On Thu, Nov 1, 2012 at 12:16 PM, Jakub Jelinek <[email protected]> wrote:
> On Thu, Nov 01, 2012 at 11:57:21AM -0700, Xinliang David Li wrote:
>> That is exactly related to tsan -- it should skip local variable that
>> is not address taken (though still addressable, which by addressable,
>> it means the variable has a memory home).
>>
>> The problem is that if 'addressable' bit is not equivalent to 'address
>> taken', it will be too conservative to use it --- as addressable
>> variables may not be address taken.
>
> But TREE_ADDRESSABLE is equivalent to address taken.

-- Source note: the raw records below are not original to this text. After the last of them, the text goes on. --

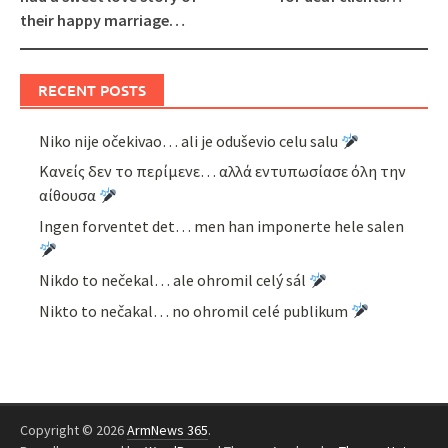
their happy marriage…
RECENT POSTS
Niko nije očekivao… ali je oduševio celu salu
Κανείς δεν το περίμενε… αλλά εντυπωσίασε όλη την
αίθουσα
Ingen forventet det… men han imponerte hele salen
Nikdo to nečekal… ale ohromil celý sál
Nikto to nečakal… no ohromil celé publikum
Copyright © 2026
ArmNews 365
.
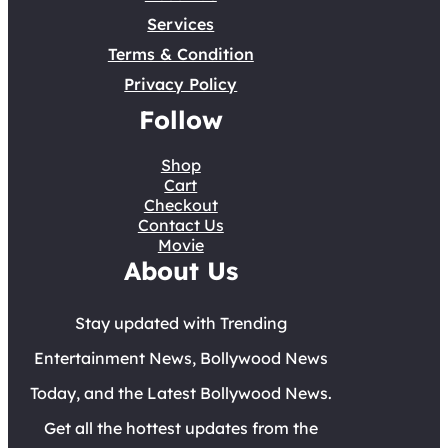
Services
Terms & Condition
Privacy Policy
Follow
Shop
Cart
Checkout
Contact Us
Movie
About Us
Stay updated with Trending
Entertainment News, Bollywood News
Today, and the Latest Bollywood News.
Get all the hottest updates from the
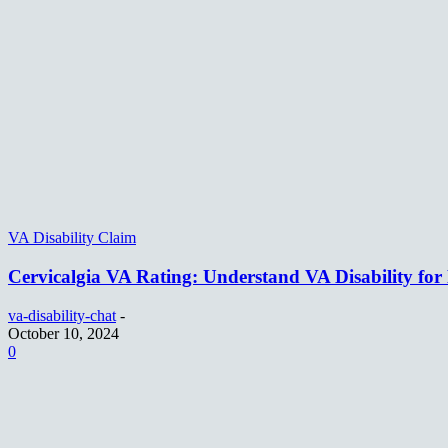
VA Disability Claim
Cervicalgia VA Rating: Understand VA Disability for
va-disability-chat
-
October 10, 2024
0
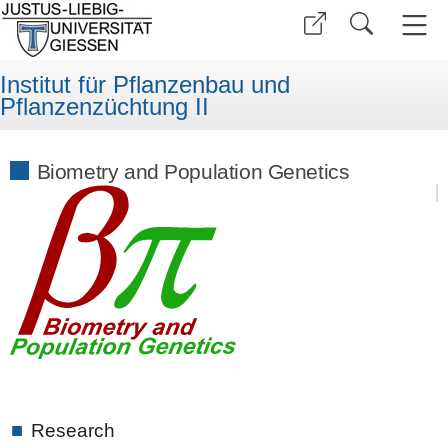
Institut für Pflanzenbau und
Pflanzenzüchtung II
Biometry and Population Genetics
■
Research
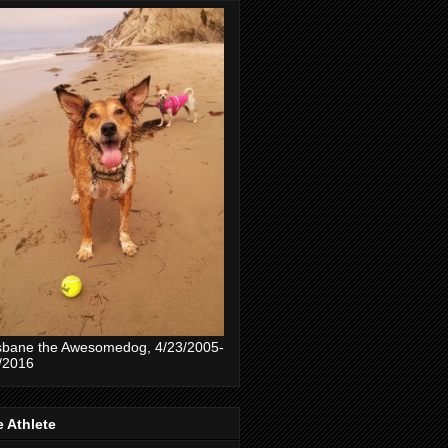
sbane the Awesomedog, 4/23/2005-
/2016
 Athlete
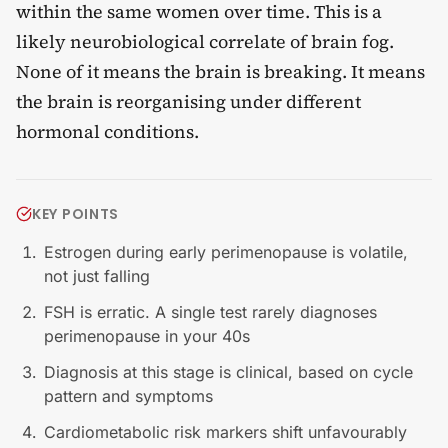
within the same women over time. This is a
likely neurobiological correlate of brain fog.
None of it means the brain is breaking. It means
the brain is reorganising under different
hormonal conditions.
KEY POINTS
Estrogen during early perimenopause is volatile,
not just falling
FSH is erratic. A single test rarely diagnoses
perimenopause in your 40s
Diagnosis at this stage is clinical, based on cycle
pattern and symptoms
Cardiometabolic risk markers shift unfavourably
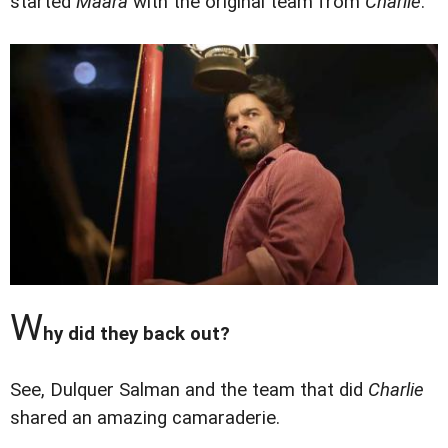
started
Maara
with the original team from
Charlie
.
W
hy did they back out?
See, Dulquer Salman and the team that did
Charlie
shared an amazing camaraderie.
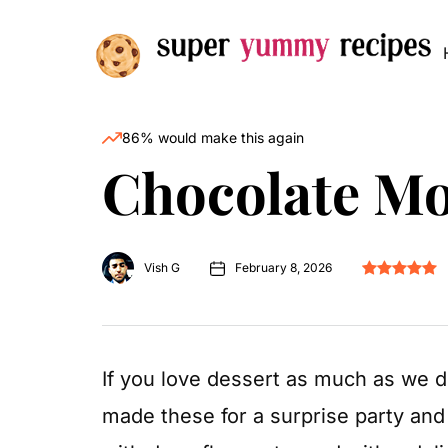
86% would make this again
Chocolate M
Vish G
February 8, 2026
If you love dessert as much as we 
made these for a surprise party and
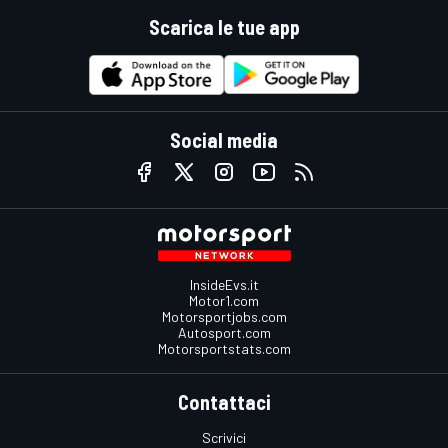
Scarica le tue app
Social media
InsideEvs.it
Motor1.com
Motorsportjobs.com
Autosport.com
Motorsportstats.com
Contattaci
Scrivici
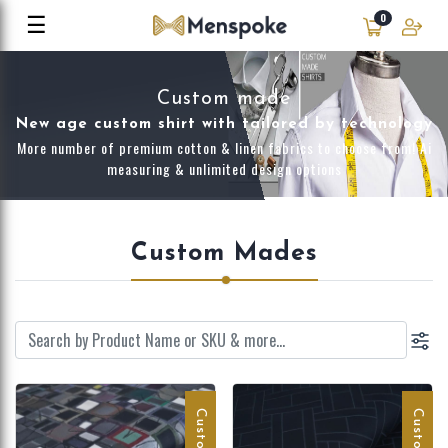
☰
0
Custom made
New age custom shirt with tailored by technology
More number of premium cotton & linen fabrics to choose from! Ai
measuring & unlimited design options
Custom Mades
Customize
Customize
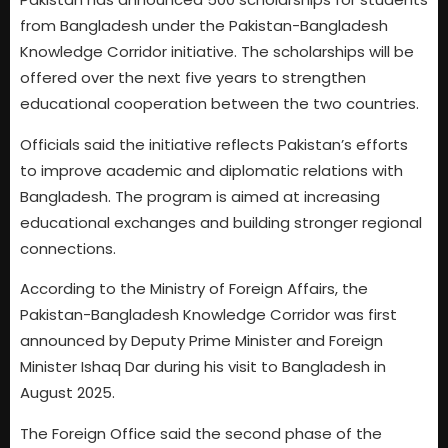
from Bangladesh under the Pakistan-Bangladesh
Knowledge Corridor initiative. The scholarships will be
offered over the next five years to strengthen
educational cooperation between the two countries.
Officials said the initiative reflects Pakistan’s efforts
to improve academic and diplomatic relations with
Bangladesh. The program is aimed at increasing
educational exchanges and building stronger regional
connections.
According to the Ministry of Foreign Affairs, the
Pakistan-Bangladesh Knowledge Corridor was first
announced by Deputy Prime Minister and Foreign
Minister Ishaq Dar during his visit to Bangladesh in
August 2025.
The Foreign Office said the second phase of the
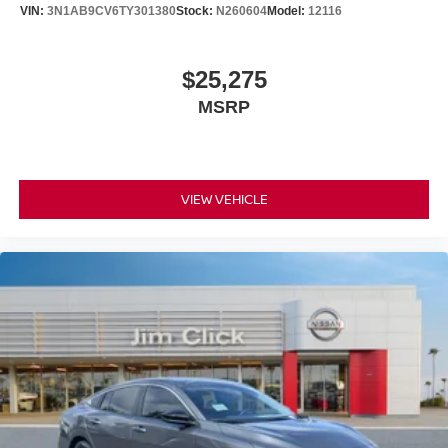
VIN:
3N1AB9CV6TY301380
Stock:
N260604
Model:
12116
$25,275
MSRP
VIEW VEHICLE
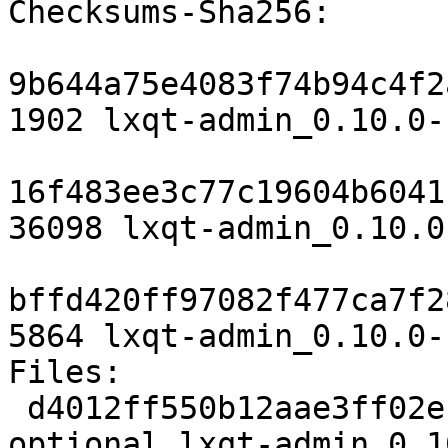
Checksums-Sha256:

9b644a75e4083f74b94c4f2
1902 lxqt-admin_0.10.0-
16f483ee3c77c19604b6041
36098 lxqt-admin_0.10.0
bffd420ff97082f477ca7f2
5864 lxqt-admin_0.10.0-
Files:

 d4012ff550b12aae3ff02ef9ca78c803 1902 x11 
optional lxqt-admin_0.1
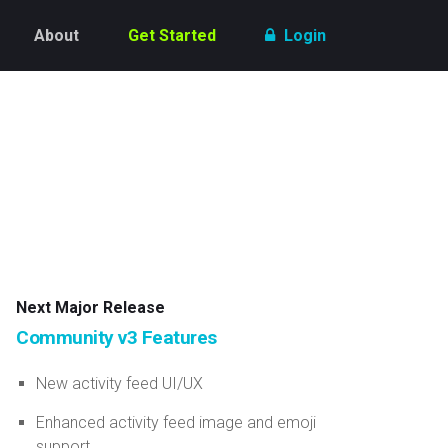
About
Get Started
Login
Next Major Release
Community v3 Features
New activity feed UI/UX
Enhanced activity feed image and emoji
support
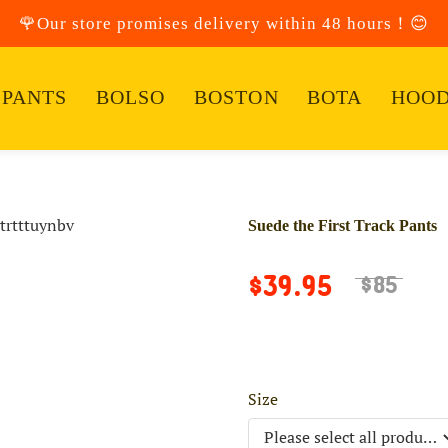
🌹Our store promises delivery within 48 hours！😊
PANTS
BOLSO
BOSTON
BOTA
HOOD
Suede the First Track Pants
$39.95
$85
Size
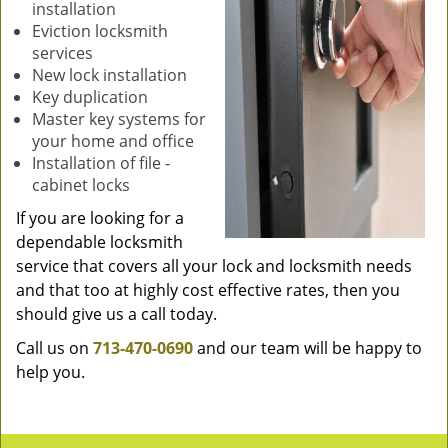
installation
Eviction locksmith
services
New lock installation
Key duplication
Master key systems for
your home and office
Installation of file -
cabinet locks
If you are looking for a
dependable locksmith
service that covers all your lock and locksmith needs
and that too at highly cost effective rates, then you
should give us a call today.
Call us on
713-470-0690
and our team will be happy to
help you.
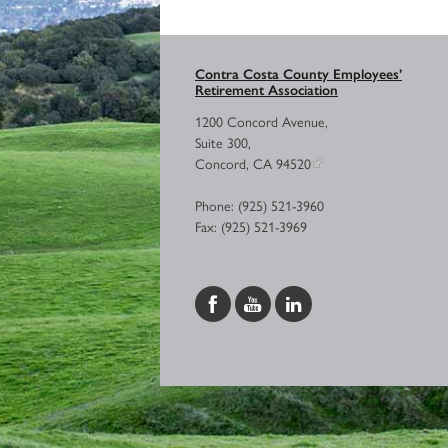
Contra Costa County Employees’
Retirement Association
1200 Concord Avenue,
Suite 300,
Concord, CA 94520
Phone: (925) 521-3960
Fax: (925) 521-3969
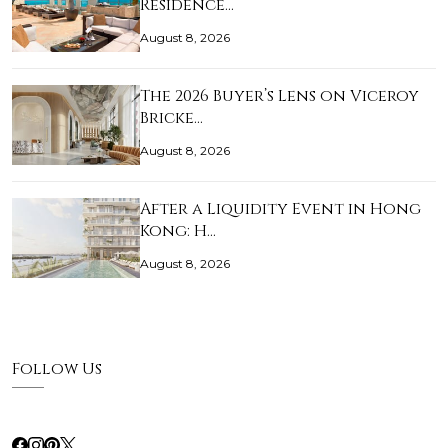
Residence…
August 8, 2026
The 2026 Buyer’s Lens on Viceroy
Bricke…
August 8, 2026
After a Liquidity Event in Hong
Kong: H…
August 8, 2026
Follow Us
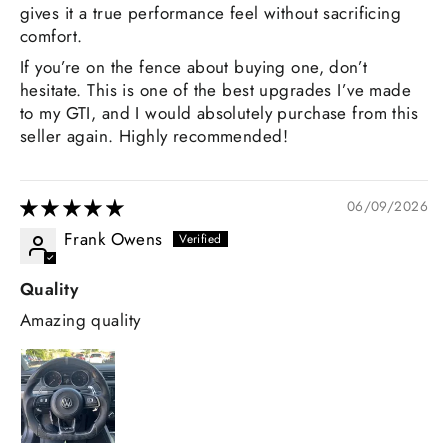
gives it a true performance feel without sacrificing
comfort.
If you’re on the fence about buying one, don’t
hesitate. This is one of the best upgrades I’ve made
to my GTI, and I would absolutely purchase from this
seller again. Highly recommended!
06/09/2026
Frank Owens
Quality
Amazing quality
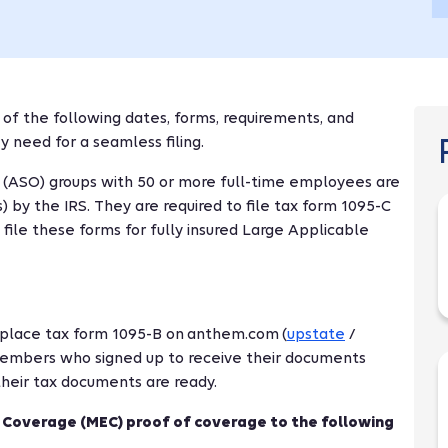
 of the following dates, forms, requirements, and
 need for a seamless filing.
y (ASO) groups with 50 or more full-time employees are
by the IRS. They are required to file tax form 1095-C
ile these forms for fully insured Large Applicable
l place tax form 1095-B on anthem.com (
upstate
/
embers who signed up to receive their documents
 their tax documents are ready.
 Coverage (MEC) proof of coverage to the following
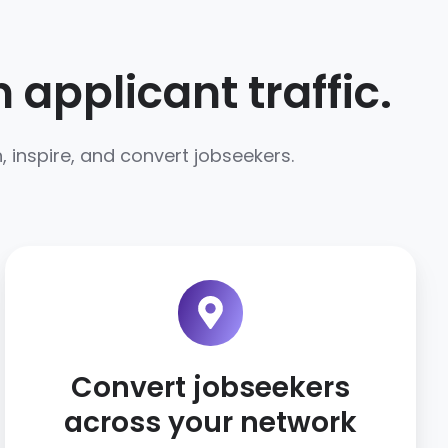
applicant traffic.
 inspire, and convert jobseekers.
Convert jobseekers
across your network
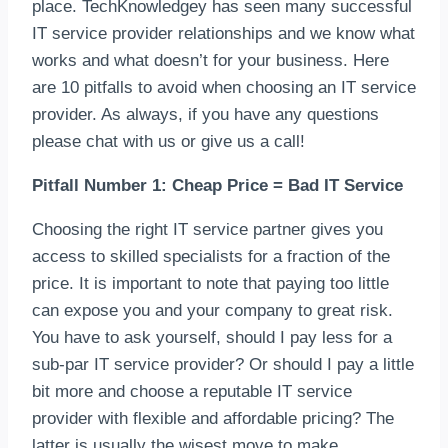
place. TechKnowledgey has seen many successful
IT service provider relationships and we know what
works and what doesn’t for your business. Here
are 10 pitfalls to avoid when choosing an IT service
provider. As always, if you have any questions
please chat with us or give us a call!
Pitfall Number 1: Cheap Price = Bad IT Service
Choosing the right IT service partner gives you
access to skilled specialists for a fraction of the
price. It is important to note that paying too little
can expose you and your company to great risk.
You have to ask yourself, should I pay less for a
sub-par IT service provider? Or should I pay a little
bit more and choose a reputable IT service
provider with flexible and affordable pricing? The
latter is usually the wisest move to make.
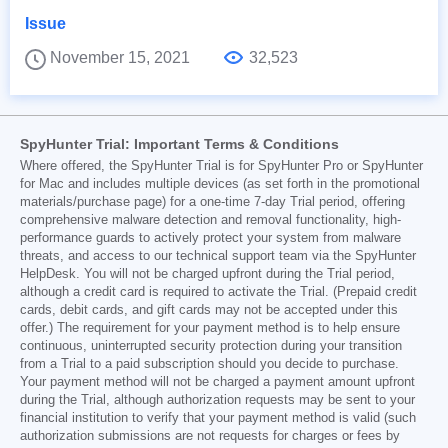
Issue
November 15, 2021
32,523
SpyHunter Trial: Important Terms & Conditions
Where offered, the SpyHunter Trial is for SpyHunter Pro or SpyHunter
for Mac and includes multiple devices (as set forth in the promotional
materials/purchase page) for a one-time 7-day Trial period, offering
comprehensive malware detection and removal functionality, high-
performance guards to actively protect your system from malware
threats, and access to our technical support team via the SpyHunter
HelpDesk. You will not be charged upfront during the Trial period,
although a credit card is required to activate the Trial. (Prepaid credit
cards, debit cards, and gift cards may not be accepted under this
offer.) The requirement for your payment method is to help ensure
continuous, uninterrupted security protection during your transition
from a Trial to a paid subscription should you decide to purchase.
Your payment method will not be charged a payment amount upfront
during the Trial, although authorization requests may be sent to your
financial institution to verify that your payment method is valid (such
authorization submissions are not requests for charges or fees by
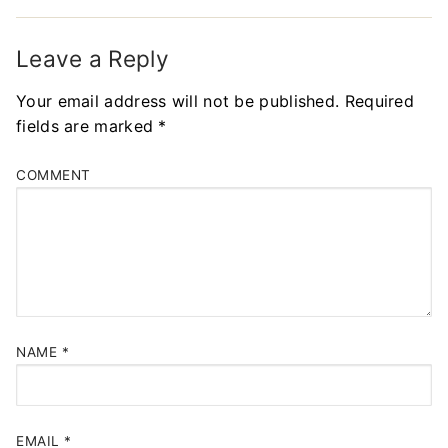
Leave a Reply
Your email address will not be published.
Required
fields are marked
*
COMMENT
NAME
*
EMAIL
*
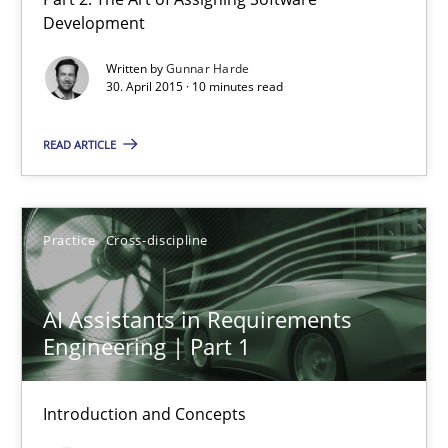
Agility and Obligation
Development
Part 2: The Art of Assigning Software Development
Written by
Gunnar Harde
30. April 2015 · 10 minutes read
Practice
READ ARTICLE
Gunnar Harde
Practice
Cross-discipline
30.04.2015
AI Assistants in Requirements
10 minutes
Engineering | Part 1
Introduction and Concepts
AI Assistants in Requirements Engineering | Part 1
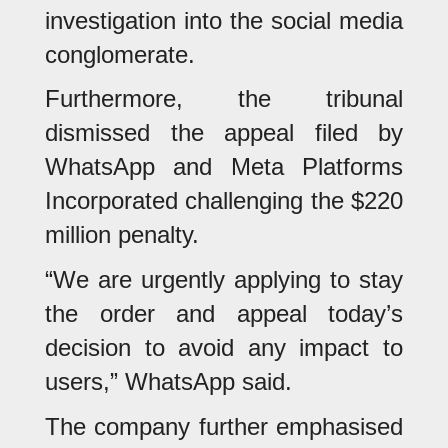
investigation into the social media
conglomerate.
Furthermore, the tribunal
dismissed the appeal filed by
WhatsApp and Meta Platforms
Incorporated challenging the $220
million penalty.
“We are urgently applying to stay
the order and appeal today’s
decision to avoid any impact to
users,” WhatsApp said.
The company further emphasised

It seems not -- unless our definition of them is different. I debugged
the following program:
int foo()
{
int a[1000];
int i, s;
for (i = 0; i < 1000; i++)
a[i] = i;
for (i = 0; i < 1000; i++)
s += a[i];
return s;
}
a's address is not taken (at source level), but it is marked as addressable.
>
>> Note that even 'address taken' is too conservative to use here. Only
>> when it is escaped the thread (via non TLS global pointers or other
>> escaped local, heap memories), should it be considered to be
>> instrumented.
>
> If you need it even less conservative, I guess you could do say:
> struct ptr_info_def pi;
> memset (&pi, 0, sizeof (pi));
> pi.escaped = 1;
> pi.nonlocal = 1;
> return pt_solution_includes (&pi, decl);
>
That will be nice. Are points-to info exposed to client code like
this? Are there standard aliaser interfaces for them?
thanks,
David
> (the nonlocal in pt_solution_includes_1 performs the is_global_var check
> that needs to be done, and escaped checks whether decl is in the escaped
> set).
>
> Then say for
> int foo(int i)
> {
> int a[100], b[100], c[100], d[100], *p;
> if (i < 10)
> p = a;
> else if (i < 60)
> p = b;
> else if (i <= 65)
> p = c;
> else
> p = d;
> p[i] = 1;
> p[2 * i] = 2;
> return p[i + 1];
> }
> still none of a, b, c, and d vars will be included, even when they are
> TREE_ADDRESSABLE, but if you say pass p to another function, or set a global
> var to it, it will already return true for them.